Nell’accogliere il ricorso presentato dalla DISTI, i distributori ticinesi, contrari al nuovo regolamento sui posteggi varato dal Dipartimento del territorio, i giudici danno torto al Cantone. Lo fanno per un semplice fatto: il Governo non ha coinvolto in modo alcuno la commissione consultiva per la modifica del Regolamento dei posteggi privati.
“Nella risposta alla problematica” scrivono i giudici “il Governo riconosce tale circostanza, rilevando che la commissione era stata istituita nel 2004 ma che nel frattempo si era esaurita con la mancanza di attività e l’inattualità del suo ruolo.

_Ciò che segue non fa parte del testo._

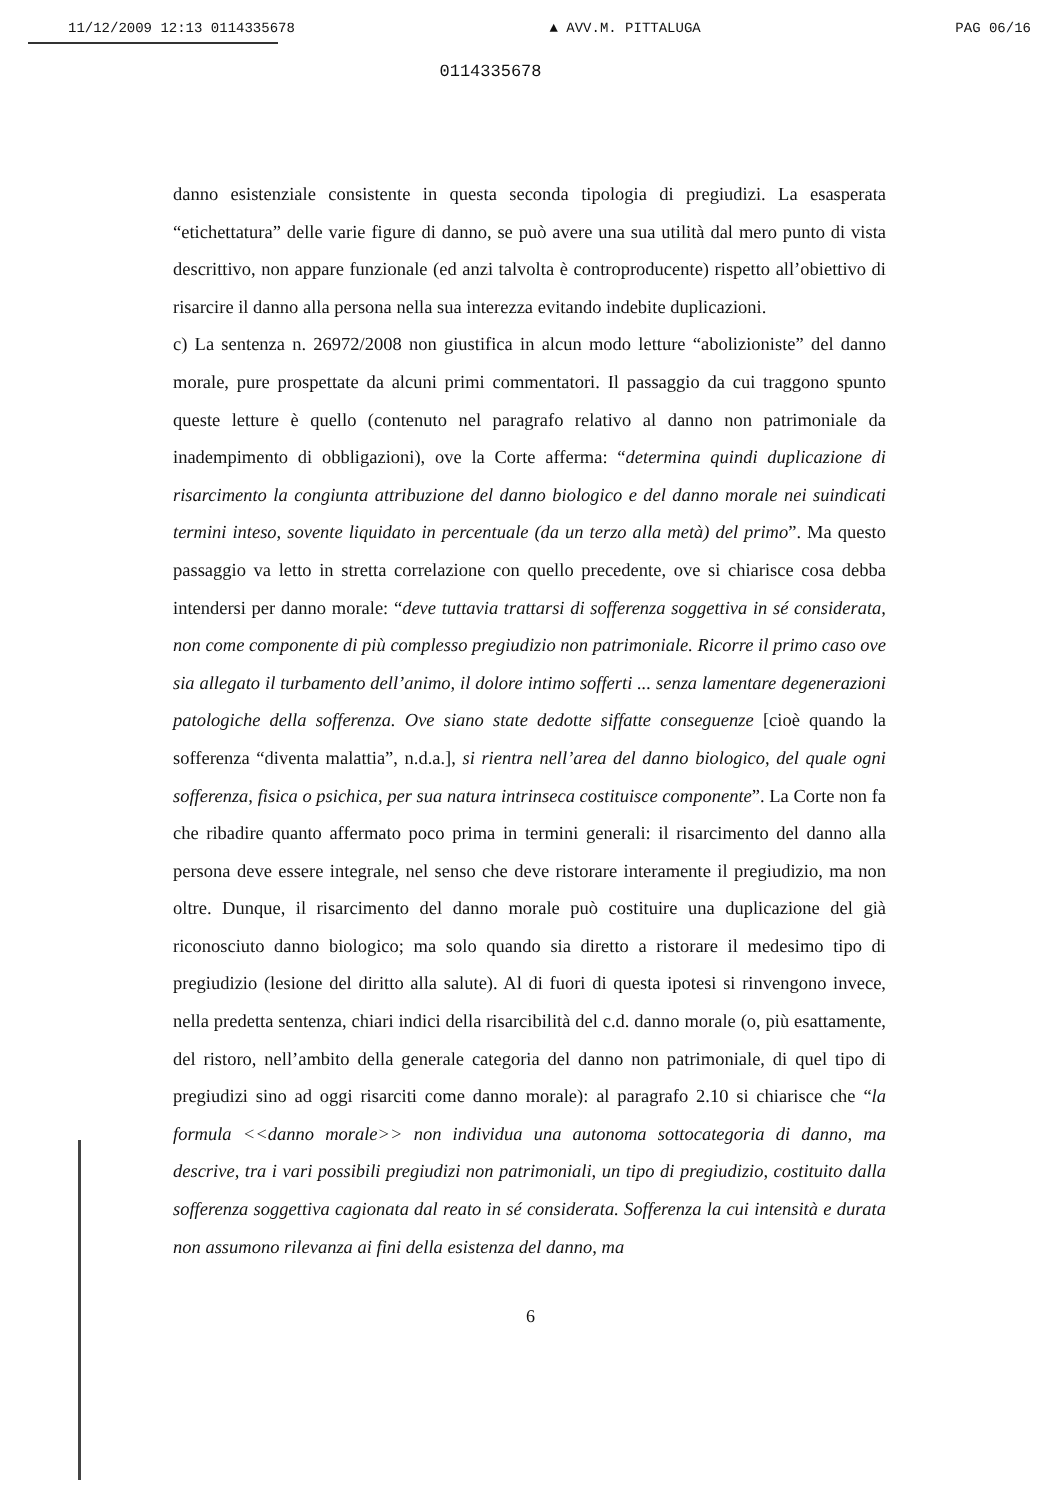11/12/2009 12:13 0114335678 ▲ AVV.M. PITTALUGA PAG 06/16
0114335678
danno esistenziale consistente in questa seconda tipologia di pregiudizi. La esasperata “etichettatura” delle varie figure di danno, se può avere una sua utilità dal mero punto di vista descrittivo, non appare funzionale (ed anzi talvolta è controproducente) rispetto all’obiettivo di risarcire il danno alla persona nella sua interezza evitando indebite duplicazioni.
c) La sentenza n. 26972/2008 non giustifica in alcun modo letture “abolizioniste” del danno morale, pure prospettate da alcuni primi commentatori. Il passaggio da cui traggono spunto queste letture è quello (contenuto nel paragrafo relativo al danno non patrimoniale da inadempimento di obbligazioni), ove la Corte afferma: “determina quindi duplicazione di risarcimento la congiunta attribuzione del danno biologico e del danno morale nei suindicati termini inteso, sovente liquidato in percentuale (da un terzo alla metà) del primo”. Ma questo passaggio va letto in stretta correlazione con quello precedente, ove si chiarisce cosa debba intendersi per danno morale: “deve tuttavia trattarsi di sofferenza soggettiva in sé considerata, non come componente di più complesso pregiudizio non patrimoniale. Ricorre il primo caso ove sia allegato il turbamento dell’animo, il dolore intimo sofferti ... senza lamentare degenerazioni patologiche della sofferenza. Ove siano state dedotte siffatte conseguenze [cioè quando la sofferenza “diventa malattia”, n.d.a.], si rientra nell’area del danno biologico, del quale ogni sofferenza, fisica o psichica, per sua natura intrinseca costituisce componente”. La Corte non fa che ribadire quanto affermato poco prima in termini generali: il risarcimento del danno alla persona deve essere integrale, nel senso che deve ristorare interamente il pregiudizio, ma non oltre. Dunque, il risarcimento del danno morale può costituire una duplicazione del già riconosciuto danno biologico; ma solo quando sia diretto a ristorare il medesimo tipo di pregiudizio (lesione del diritto alla salute). Al di fuori di questa ipotesi si rinvengono invece, nella predetta sentenza, chiari indici della risarcibilità del c.d. danno morale (o, più esattamente, del ristoro, nell’ambito della generale categoria del danno non patrimoniale, di quel tipo di pregiudizi sino ad oggi risarciti come danno morale): al paragrafo 2.10 si chiarisce che “la formula <<danno morale>> non individua una autonoma sottocategoria di danno, ma descrive, tra i vari possibili pregiudizi non patrimoniali, un tipo di pregiudizio, costituito dalla sofferenza soggettiva cagionata dal reato in sé considerata. Sofferenza la cui intensità e durata non assumono rilevanza ai fini della esistenza del danno, ma
6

Tuttavia aggiungono ancora i giudici “l’esigenza della consultazione di tale commissione è esplicitamente prevista dagli articoli 42 e 43 della legge.
"La necessità di coinvolgere la commissione è stata confermata nel 2012 nell’ambito dell’adozione della nuova legge e non può pertanto essere ritenuta desueta”.
Nel frattempo Claudio Zali si è già messo al lavoro e nel giro di poche settimane riceverà sul suo tavolo le conclusioni alle quali sono giunti i membri della commissione consultiva.